Top of Recorded data

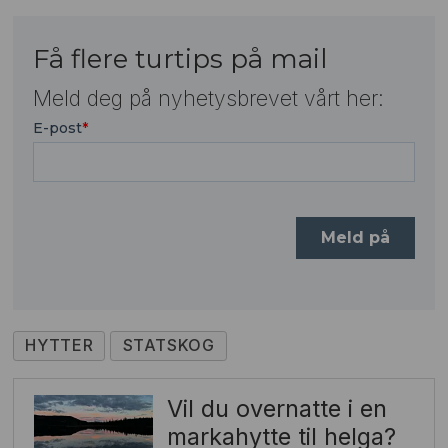
Få flere turtips på mail
Meld deg på nyhetysbrevet vårt her:
HYTTER
STATSKOG
Vil du overnatte i en
markahytte til helga?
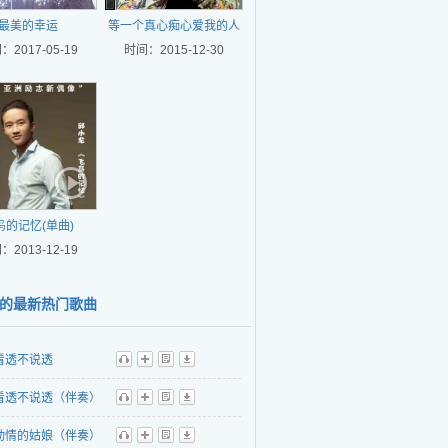
最美的幸运
等一个真心痴心爱我的人
：2017-05-19
时间：2015-12-30
(单曲)
鸟的记忆(单曲)
：2013-12-19
的最新热门歌曲
看透不说透
听
播
歌
下
看透不说透（伴奏）
听
播
歌
下
动情的姑娘（伴奏）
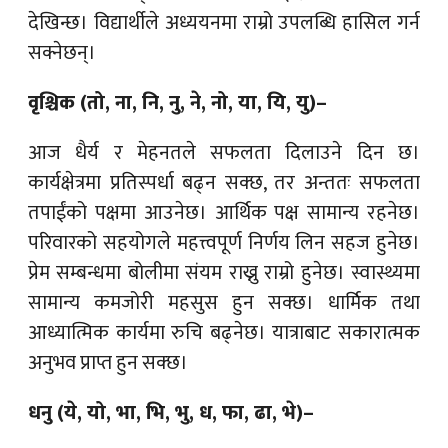
देखिन्छ। विद्यार्थीले अध्ययनमा राम्रो उपलब्धि हासिल गर्न
सक्नेछन्।
वृश्चिक (तो, ना, नि, नु, ने, नो, या, यि, यु)–
आज धैर्य र मेहनतले सफलता दिलाउने दिन छ।
कार्यक्षेत्रमा प्रतिस्पर्धा बढ्न सक्छ, तर अन्ततः सफलता
तपाईंको पक्षमा आउनेछ। आर्थिक पक्ष सामान्य रहनेछ।
परिवारको सहयोगले महत्त्वपूर्ण निर्णय लिन सहज हुनेछ।
प्रेम सम्बन्धमा बोलीमा संयम राख्नु राम्रो हुनेछ। स्वास्थ्यमा
सामान्य कमजोरी महसुस हुन सक्छ। धार्मिक तथा
आध्यात्मिक कार्यमा रुचि बढ्नेछ। यात्राबाट सकारात्मक
अनुभव प्राप्त हुन सक्छ।
धनु (ये, यो, भा, भि, भु, ध, फा, ढा, भे)–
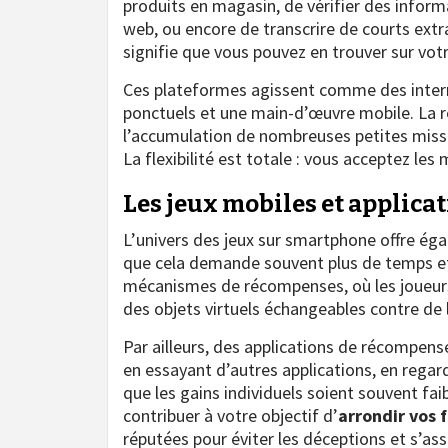
produits en magasin, de vérifier des informa
web, ou encore de transcrire de courts extr
signifie que vous pouvez en trouver sur votr
Ces plateformes agissent comme des interm
ponctuels et une main-d’œuvre mobile. La 
l’accumulation de nombreuses petites miss
La flexibilité est totale : vous acceptez le
Les jeux mobiles et applica
L’univers des jeux sur smartphone offre ég
que cela demande souvent plus de temps et 
mécanismes de récompenses, où les joueur
des objets virtuels échangeables contre de 
Par ailleurs, des applications de récompen
en essayant d’autres applications, en regard
que les gains individuels soient souvent faib
contribuer à votre objectif d’
arrondir vos 
réputées pour éviter les déceptions et s’ass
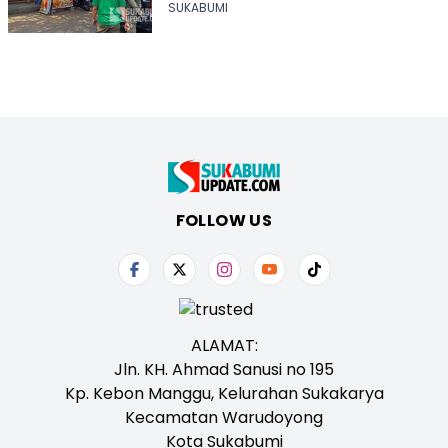
Dibongkar Mandiri
SUKABUMI
FOLLOW US
ALAMAT:
Jln. KH. Ahmad Sanusi no 195
Kp. Kebon Manggu, Kelurahan Sukakarya
Kecamatan Warudoyong
Kota Sukabumi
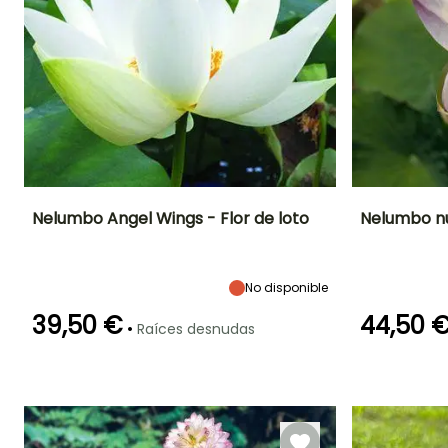
Nelumbo Angel Wings - Flor de loto
Nelumbo nuc
Altura en la
Anchura en la
Exposición
Altura en la
madurez
madurez
madurez
Sol
45 cm
40 cm
1.50 m
No disponible
39,50 €
44,50 
•
Raíces desnudas
Rusticidad
Profundidad de
Rusticidad
inmersión
Hasta -12°C
Hasta -12°C
Entre 5cm y
50cm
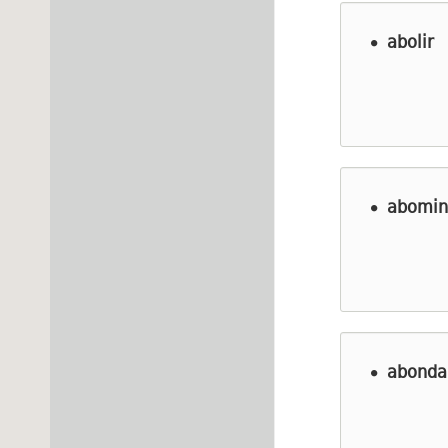
abolir
abomin
abond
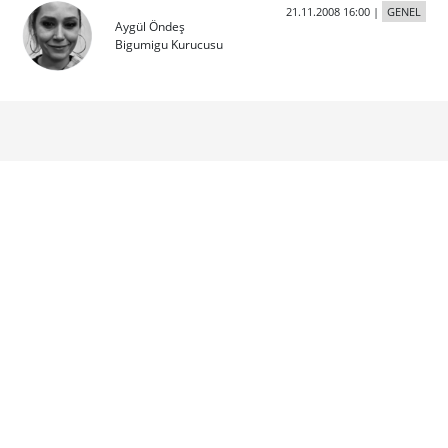
21.11.2008 16:00
|
GENEL
Aygül Öndeş
Bigumigu Kurucusu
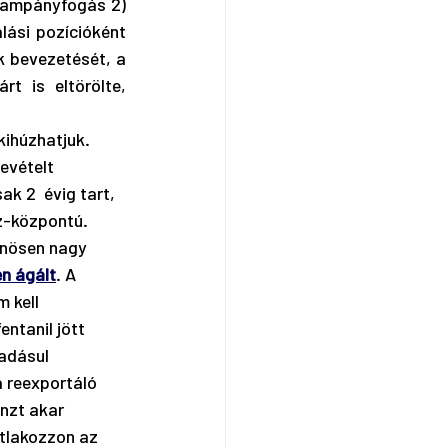
 kampányfogás 2) 
ási pozícióként 
 bevezetését, a 
 is eltörölte, 
kihúzhatjuk. 
evételt 
k 2  évig tart, 
áz-központú.
önösen nagy 
n ágált
. A 
 kell 
entanil jött 
adásul 
 reexportáló 
nzt akar 
atlakozzon az 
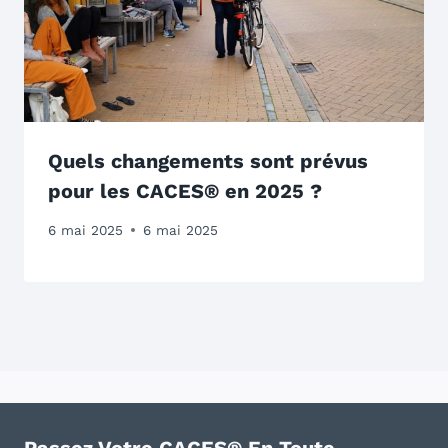
Quels changements sont prévus
pour les CACES® en 2025 ?
6 mai 2025
6 mai 2025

Bottom of Recorded data

▸ **Task to complete**: The answer must consist of each line from the entries that contains the string "Nelumbo".

▸ **Exercise solution**:
Nelumbo Angel Wings - Flor de loto
Nelumbo nuc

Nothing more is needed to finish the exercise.